Eti’nin “mutluluk iki parmağının arasında” konsepti yine ürün ve marka linkiyle yaratılan bir mutluluk türü. Paylaşımı ve birlikteliği çok fazla vurgulamayan bir marka Eti. Hatırlayanlar olacaktır muhakkak; Eti Browni reklamları “mutlu et kendini” konseptine sahipti. Lokmalık Eti Browni’ler çıktığında bu slogan “mutlu et kendini ve herkesi” söylemine genişledi. Fakat ya tüketici bu keyfi paylaşmıyor olacak yada marka paylaştırmayla uğraşmamış olacak ki; slogan bireyselleşti ve Eti daha çok bireysellik üzerine marka iletişimi yaptı. Dolayısıyla ETİ’nin yalnızlık ve bireysellik temalarının yanında; kalabalığa karışma görüntüleriyle geliştirdiği mutluluk söylemleri zihnimi tırmalayan büyük bir muamma.
Bu durum tüketici algısında bir kafa karışıklığına yol açmıyor mu?

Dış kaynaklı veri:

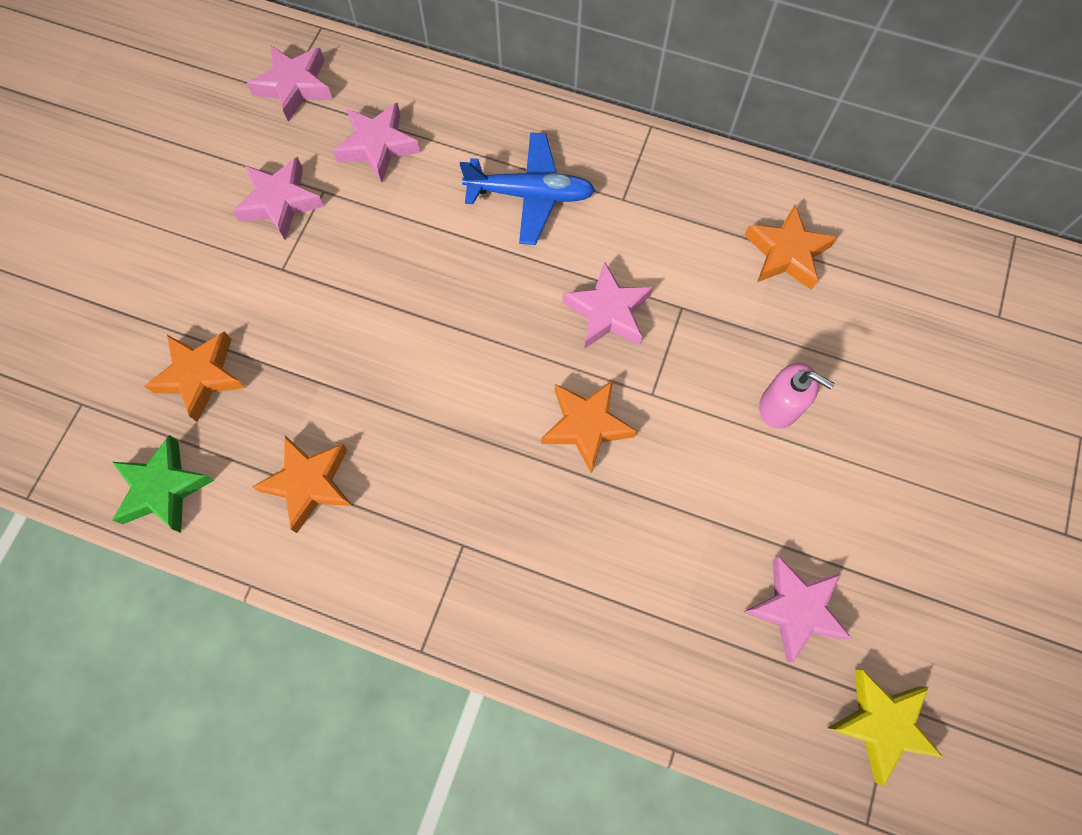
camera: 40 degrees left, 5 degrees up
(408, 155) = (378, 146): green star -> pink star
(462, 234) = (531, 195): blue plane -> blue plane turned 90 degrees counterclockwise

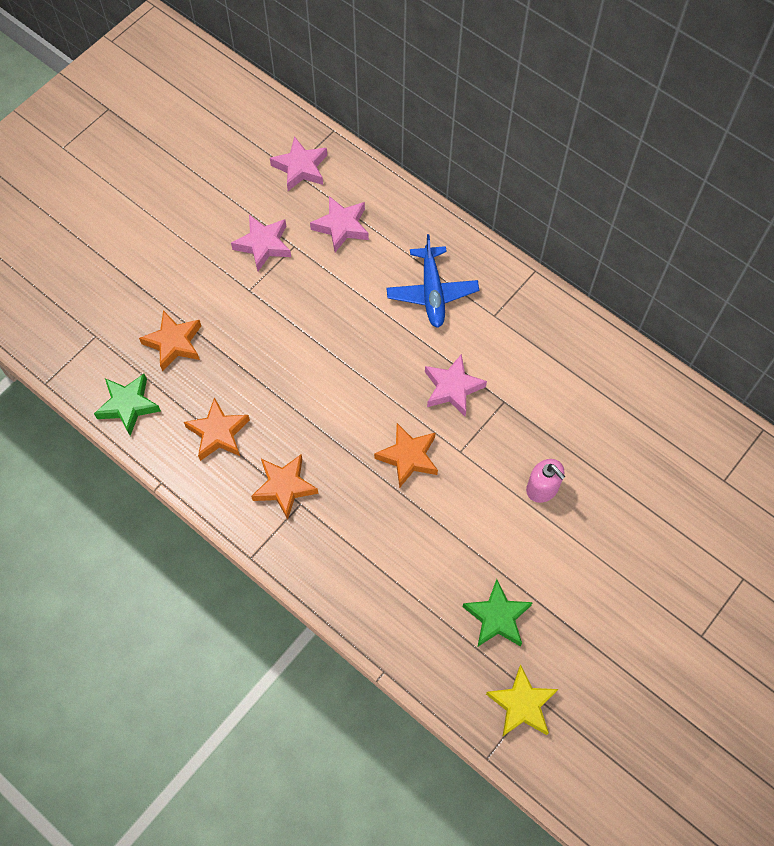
camera: 20 degrees right, 5 degrees down
(531, 195) = (432, 293): blue plane -> blue plane turned 60 degrees clockwise
(786, 253) = (592, 389): orange star -> orange star (284, 487)
(796, 609) = (497, 617): pink star -> green star

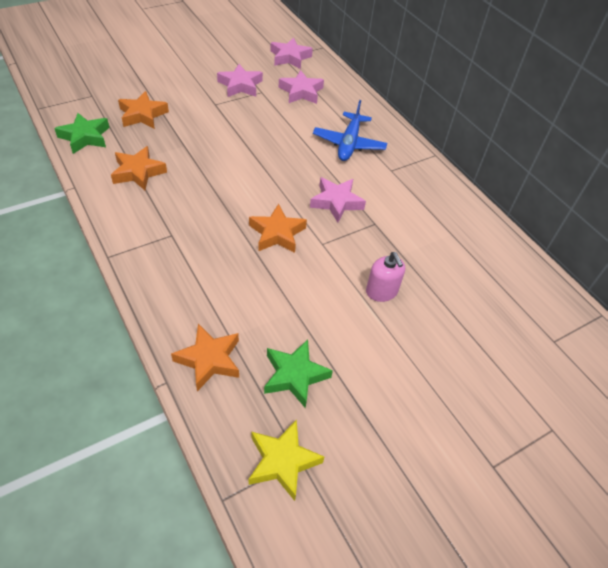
camera: 15 degrees right, 15 degrees down
(284, 487) = (166, 220): orange star -> orange star (209, 360)

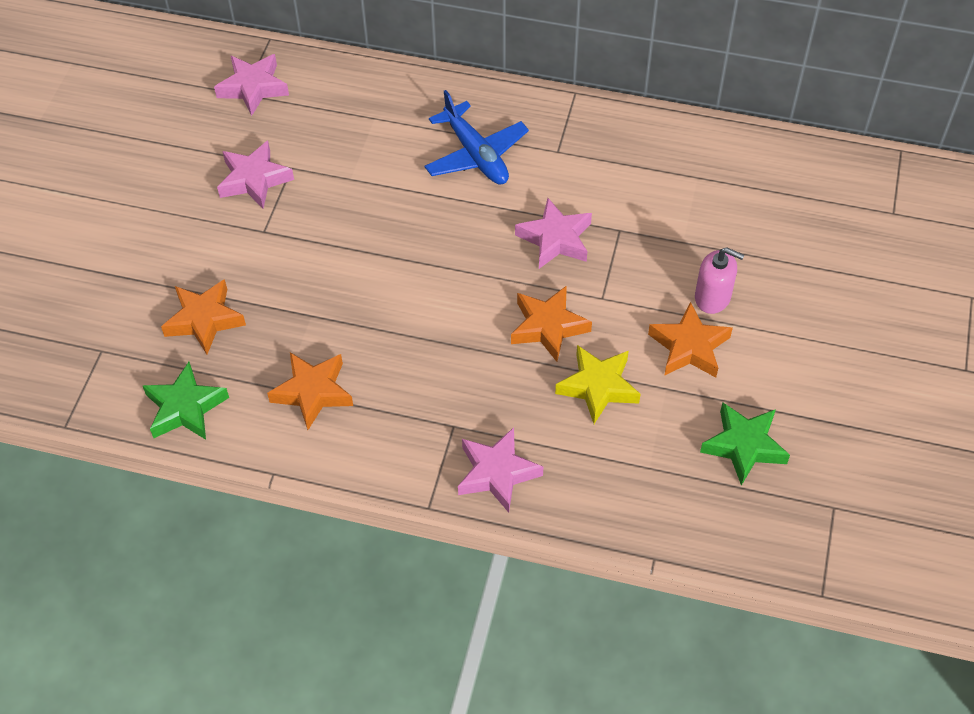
camera: 40 degrees left, 5 degrees up
(209, 360) = (660, 504): orange star -> orange star (689, 347)
(282, 462) = (825, 522): yellow star -> yellow star (598, 387)
(301, 92) = (335, 128): pink star -> pink star (497, 473)

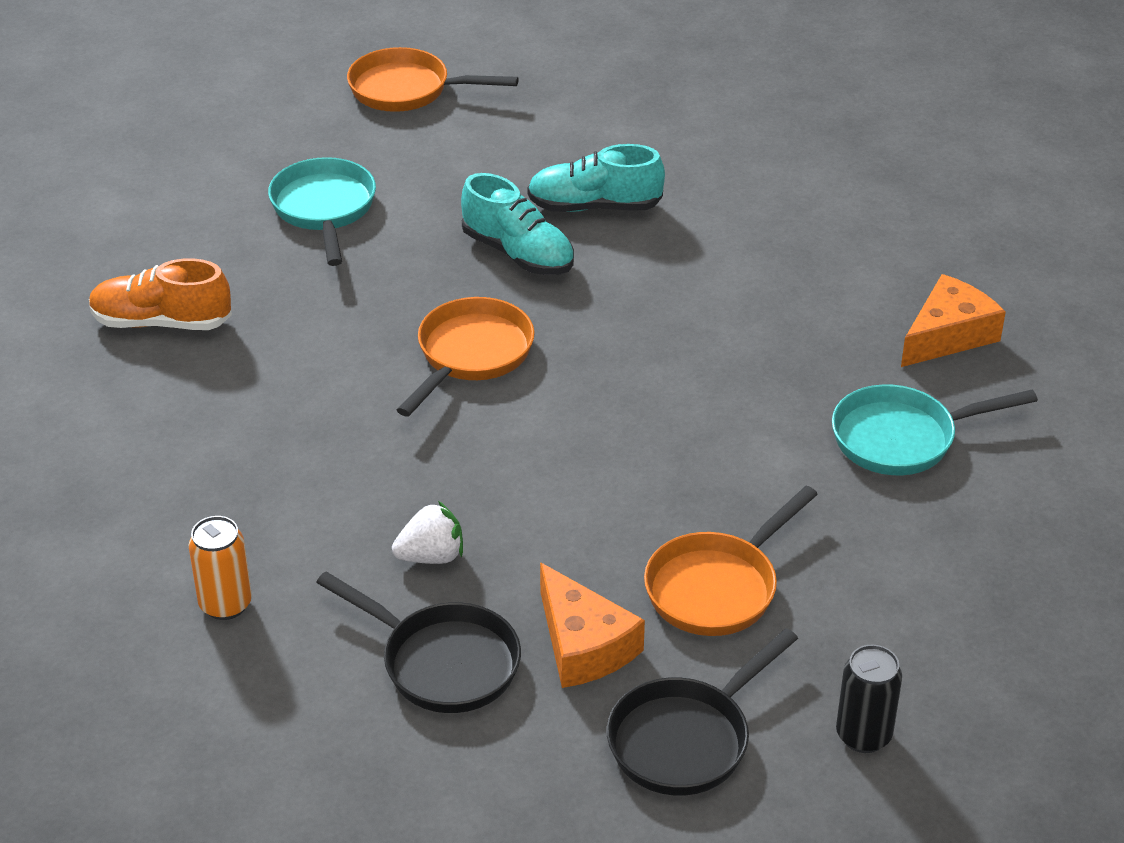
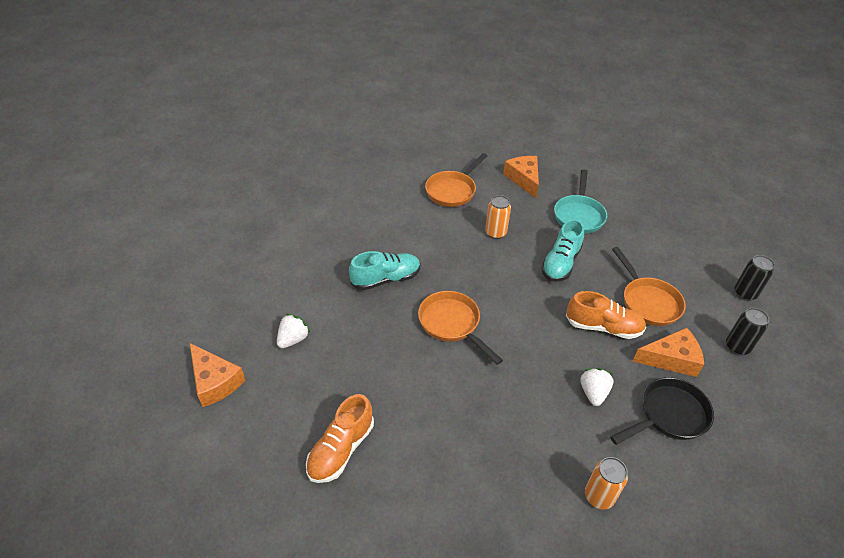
camera: 65 degrees left, 5 degrees up
(205, 173) = (215, 381): none -> orange cheese
(324, 209) = (293, 339): turquoise pan -> white strawberry
(407, 90) = (218, 270): orange pan -> orange pan (453, 190)
(594, 207) = (369, 241): turquoise shoe -> turquoise shoe (560, 263)
(599, 538) = (603, 327): none -> orange shoe
(686, 739) = (737, 347): black pan -> black can
(744, 342) = (495, 233): none -> orange can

Markaların bu kadar çok mutluluk iletişimi yapması pozitif bir algı oluşturuyor olabilir. İnsanların kendilerini iyi hissetmesinde ve mutluluğu hatırlamasında herhangi bir sakıncası yok elbette. Fakat markalar, “mutluluk” temalarını gerçek hayatta bir ürün ve fayda ile linklerse tüketicilerin kafa karışıklığı bir nebze önlenmiş olur. Bu anlamda Coca Cola’nın Kırmızı Kamyonu olumlu bir ataktı. Aksi halde reklamlarda gördüğümüz kurumsal mutluluk iletişimleri bizi daha fazla ürün tüketmeye ve daha fazla marka satın almaya yöneltiyor gibi hissedilebilir. Birbirine benzeyen mutluluk konseptlerini farklılaştırmak gerekiyor. Sürprizli, hediyeli, ürünlü, hatıralı, temaslı, dokunmalı, gerçekten o duyguyu hissetmeli aksiyonlara ihtiyaç olduğunu düşünüyorum.